Dans la nuit étoilée, une goutte de sang apparaît au flanc du Taureau blanc qui emporta Eurôpé sur sa croupe


C’est l’étoile Mira qui rougit une fois l’an dans l’immense constellation, rythmant ainsi depuis la préhistoire les rituels de chasse et de mort. Alerte détonante dans l’épopée civilisatrice de cette princesse du Levant, gagnant la mer Égée pour répandre ensuite son parfum jusqu’aux limites de l’Océan et de la Baltique : l’Europe lui doit son existence mais aussi le retour annoncé de la blessure originelle, toujours aussi cruelle et inacceptable qui ne cesse périodiquement de la menacer.

Le Cri (Edvard Munch, 1893, Nationalgalleriet, Oslo)

Éléments issus d'une source de données
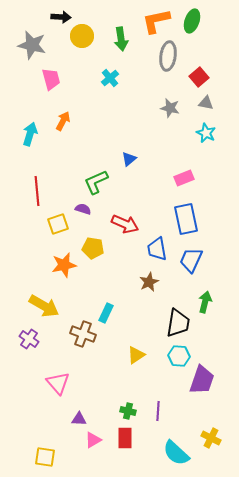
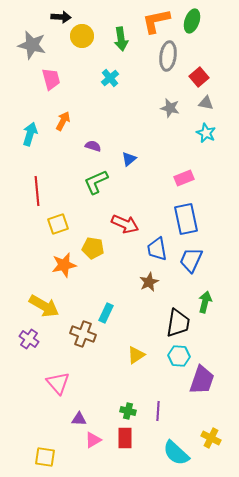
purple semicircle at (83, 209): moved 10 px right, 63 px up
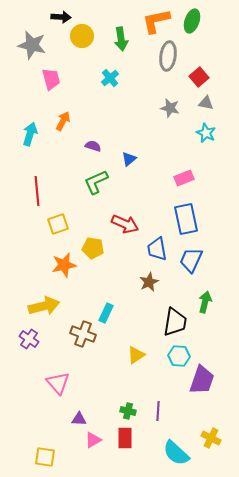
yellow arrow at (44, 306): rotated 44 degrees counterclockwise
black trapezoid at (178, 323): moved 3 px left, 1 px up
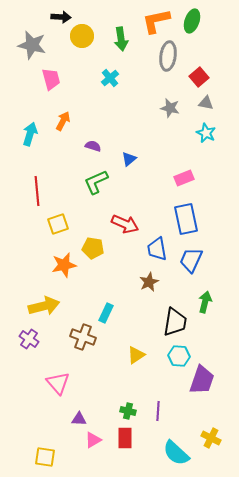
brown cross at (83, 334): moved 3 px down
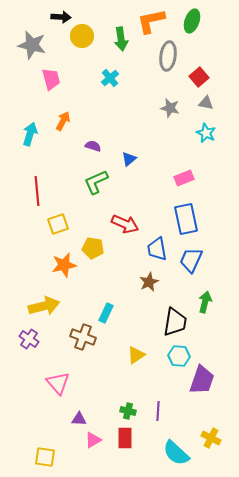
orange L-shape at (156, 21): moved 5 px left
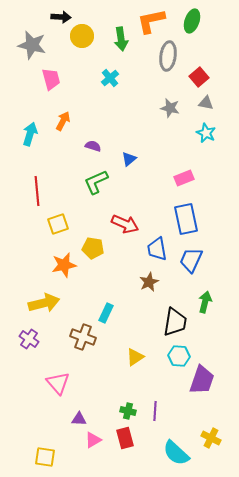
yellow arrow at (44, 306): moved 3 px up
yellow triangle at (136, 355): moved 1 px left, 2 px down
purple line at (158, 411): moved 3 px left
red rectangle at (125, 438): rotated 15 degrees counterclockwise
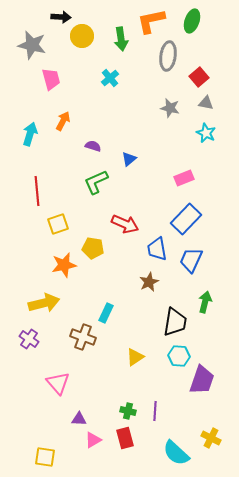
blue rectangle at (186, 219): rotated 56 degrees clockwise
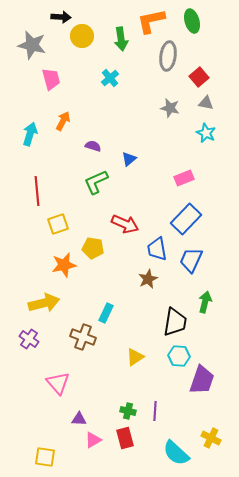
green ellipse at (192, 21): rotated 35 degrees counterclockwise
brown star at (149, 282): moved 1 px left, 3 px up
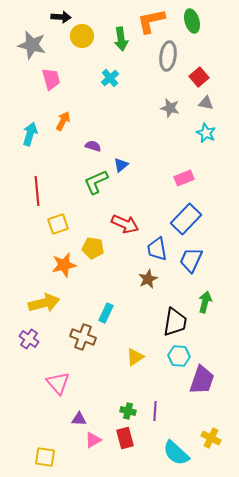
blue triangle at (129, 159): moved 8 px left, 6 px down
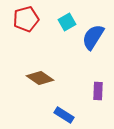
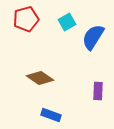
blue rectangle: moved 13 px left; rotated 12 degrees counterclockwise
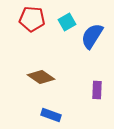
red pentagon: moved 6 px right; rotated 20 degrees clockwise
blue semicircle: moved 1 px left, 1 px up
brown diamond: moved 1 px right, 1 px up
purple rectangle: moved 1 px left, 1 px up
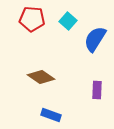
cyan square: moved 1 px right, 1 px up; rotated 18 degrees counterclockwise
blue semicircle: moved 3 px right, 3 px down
...
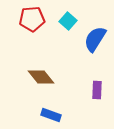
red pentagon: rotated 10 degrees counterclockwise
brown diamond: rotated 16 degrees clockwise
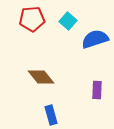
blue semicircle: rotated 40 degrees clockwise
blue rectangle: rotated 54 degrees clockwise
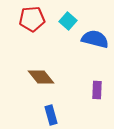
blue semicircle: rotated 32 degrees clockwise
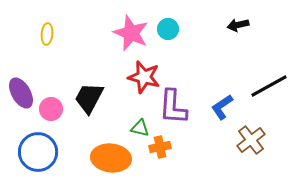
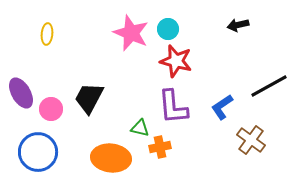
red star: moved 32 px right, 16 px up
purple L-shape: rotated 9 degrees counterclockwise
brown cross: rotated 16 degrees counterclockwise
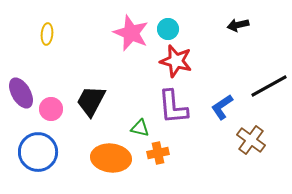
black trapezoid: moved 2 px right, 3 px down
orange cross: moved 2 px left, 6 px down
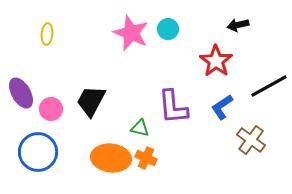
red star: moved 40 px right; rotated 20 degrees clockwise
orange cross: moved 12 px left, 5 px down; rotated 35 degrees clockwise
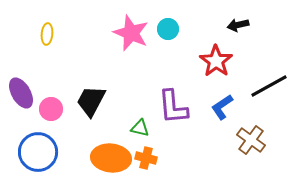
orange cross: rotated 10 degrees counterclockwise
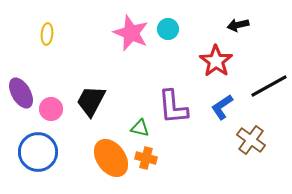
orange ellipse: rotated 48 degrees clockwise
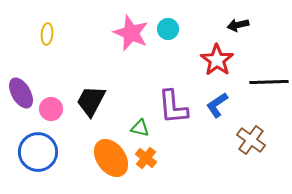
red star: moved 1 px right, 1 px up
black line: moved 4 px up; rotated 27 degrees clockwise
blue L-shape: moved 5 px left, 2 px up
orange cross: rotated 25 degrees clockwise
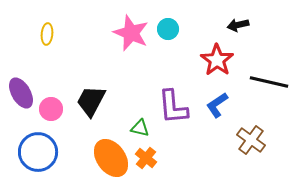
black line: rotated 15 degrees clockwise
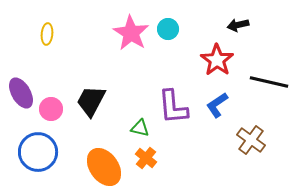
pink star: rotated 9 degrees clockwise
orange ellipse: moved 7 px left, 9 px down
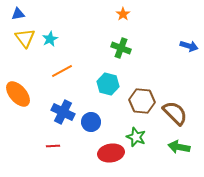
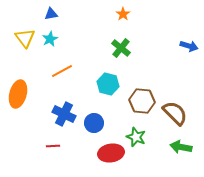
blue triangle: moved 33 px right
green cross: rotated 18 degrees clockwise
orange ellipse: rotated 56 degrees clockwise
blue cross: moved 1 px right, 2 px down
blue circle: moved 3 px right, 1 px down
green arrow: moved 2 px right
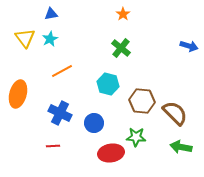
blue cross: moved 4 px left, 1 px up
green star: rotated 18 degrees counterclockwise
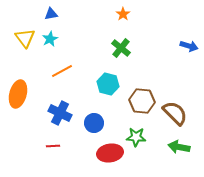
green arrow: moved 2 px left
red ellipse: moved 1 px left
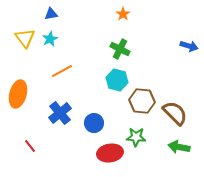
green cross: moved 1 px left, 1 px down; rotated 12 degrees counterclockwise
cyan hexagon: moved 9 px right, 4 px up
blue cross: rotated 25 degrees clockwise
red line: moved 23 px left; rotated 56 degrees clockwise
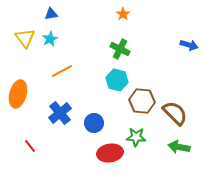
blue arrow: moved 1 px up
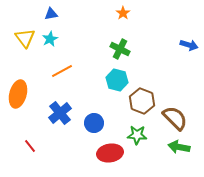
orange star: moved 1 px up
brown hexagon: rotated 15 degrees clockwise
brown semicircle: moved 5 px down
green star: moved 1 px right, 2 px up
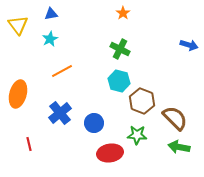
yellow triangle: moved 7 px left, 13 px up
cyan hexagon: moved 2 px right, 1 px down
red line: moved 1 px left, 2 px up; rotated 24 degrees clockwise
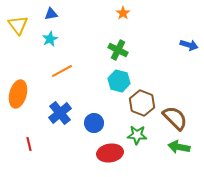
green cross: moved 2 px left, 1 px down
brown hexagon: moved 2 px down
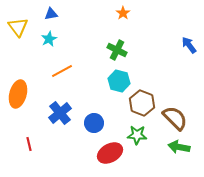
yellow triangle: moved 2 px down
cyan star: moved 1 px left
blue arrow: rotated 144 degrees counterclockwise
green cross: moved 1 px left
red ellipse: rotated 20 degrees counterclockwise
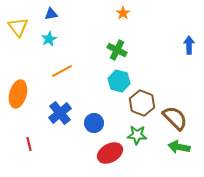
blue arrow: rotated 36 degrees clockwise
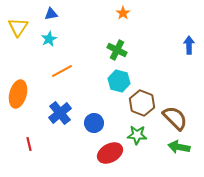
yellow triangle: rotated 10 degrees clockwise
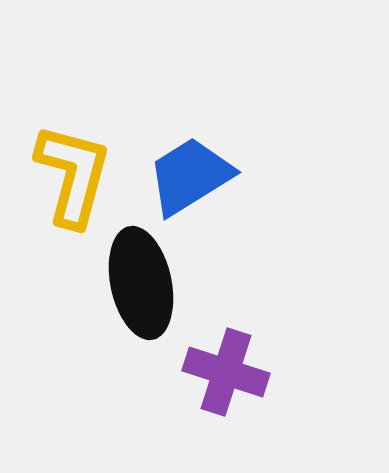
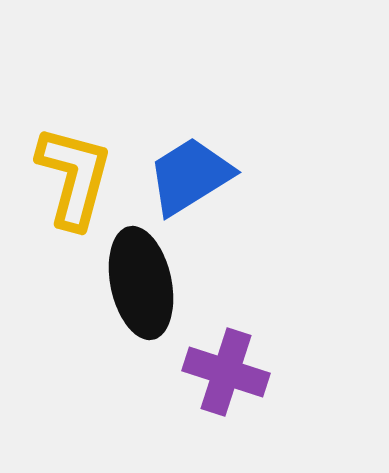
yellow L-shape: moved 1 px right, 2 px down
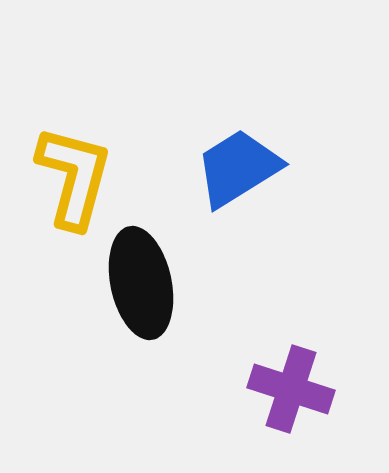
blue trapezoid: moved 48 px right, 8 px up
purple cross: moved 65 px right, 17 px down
* * *
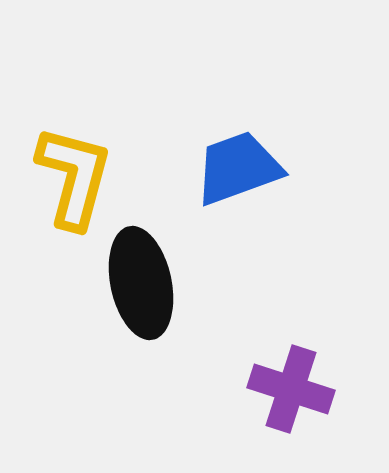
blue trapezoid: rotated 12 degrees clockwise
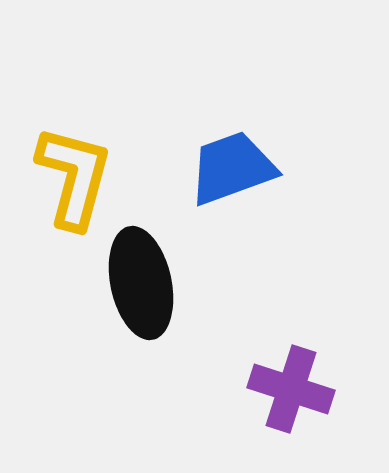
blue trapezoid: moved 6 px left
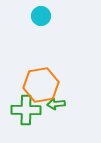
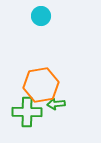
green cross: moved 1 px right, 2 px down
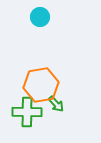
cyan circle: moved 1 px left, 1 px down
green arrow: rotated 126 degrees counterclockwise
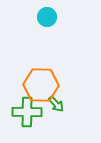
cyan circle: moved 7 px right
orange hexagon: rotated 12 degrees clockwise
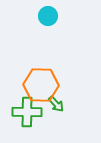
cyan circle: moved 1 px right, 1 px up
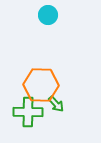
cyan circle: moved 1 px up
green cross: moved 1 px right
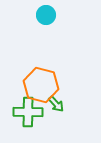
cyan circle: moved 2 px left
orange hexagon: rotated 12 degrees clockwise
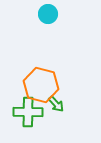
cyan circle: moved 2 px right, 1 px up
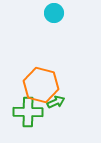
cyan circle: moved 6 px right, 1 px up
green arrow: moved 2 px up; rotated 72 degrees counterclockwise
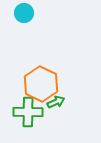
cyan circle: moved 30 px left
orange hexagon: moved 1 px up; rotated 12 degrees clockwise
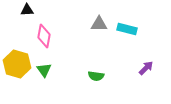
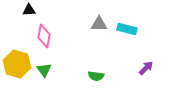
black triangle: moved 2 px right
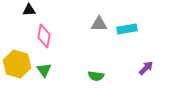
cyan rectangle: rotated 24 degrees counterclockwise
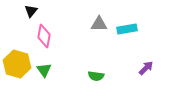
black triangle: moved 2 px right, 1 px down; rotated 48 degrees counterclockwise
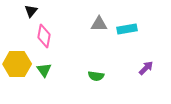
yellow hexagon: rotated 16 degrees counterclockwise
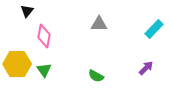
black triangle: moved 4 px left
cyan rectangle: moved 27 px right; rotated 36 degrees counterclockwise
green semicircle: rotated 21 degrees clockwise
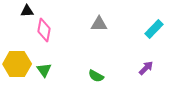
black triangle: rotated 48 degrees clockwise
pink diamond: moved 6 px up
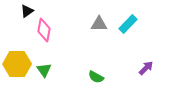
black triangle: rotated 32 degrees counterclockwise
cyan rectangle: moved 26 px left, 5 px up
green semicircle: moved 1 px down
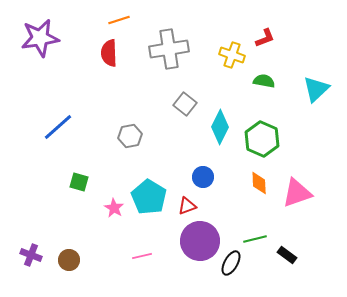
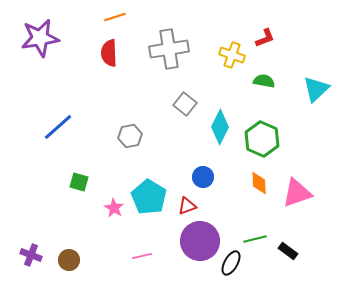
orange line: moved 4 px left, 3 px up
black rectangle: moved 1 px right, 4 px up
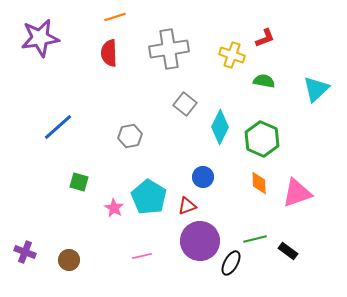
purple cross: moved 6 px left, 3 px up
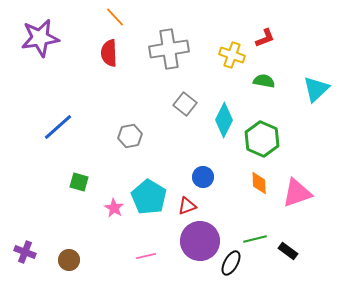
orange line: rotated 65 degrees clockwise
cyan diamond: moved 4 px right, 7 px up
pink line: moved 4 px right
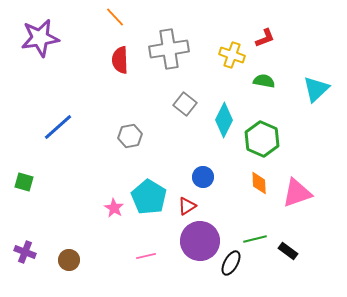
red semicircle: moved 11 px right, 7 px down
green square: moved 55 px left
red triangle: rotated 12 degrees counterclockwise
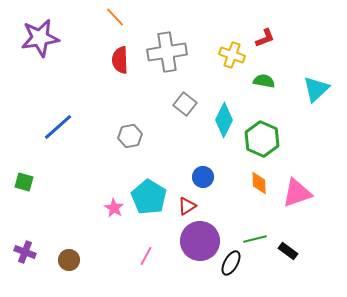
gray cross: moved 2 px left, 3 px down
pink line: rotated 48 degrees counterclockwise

▸ Consigne 1
Extrais du texte sur l'étoile Mira le passage qui va de « Dans la nuit » à « 1893, Nationalgalleriet, Oslo) », sans rien y changer.
▸ Consigne 2
Dans les lignes de données, reprends uniquement celles qui vont de la ligne contenant « pink star: rotated 9 degrees clockwise » à la ligne contenant « green arrow: moved 2 px right », en renommant « orange ellipse » en « yellow ellipse » sans rien modifier d'autre. Laisse les images de côté.

▸ Sortie complète 1
Dans la nuit étoilée, une goutte de sang apparaît au flanc du Taureau blanc qui emporta Eurôpé sur sa croupe


C’est l’étoile Mira qui rougit une fois l’an dans l’immense constellation, rythmant ainsi depuis la préhistoire les rituels de chasse et de mort. Alerte détonante dans l’épopée civilisatrice de cette princesse du Levant, gagnant la mer Égée pour répandre ensuite son parfum jusqu’aux limites de l’Océan et de la Baltique : l’Europe lui doit son existence mais aussi le retour annoncé de la blessure originelle, toujours aussi cruelle et inacceptable qui ne cesse périodiquement de la menacer.

Le Cri (Edvard Munch, 1893, Nationalgalleriet, Oslo)

▸ Sortie complète 2
pink star: rotated 9 degrees clockwise
yellow ellipse: moved 7 px left, 9 px down
blue triangle: moved 33 px right
green cross: rotated 18 degrees clockwise
yellow ellipse: rotated 56 degrees clockwise
blue cross: moved 1 px right, 2 px down
blue circle: moved 3 px right, 1 px down
green arrow: moved 2 px right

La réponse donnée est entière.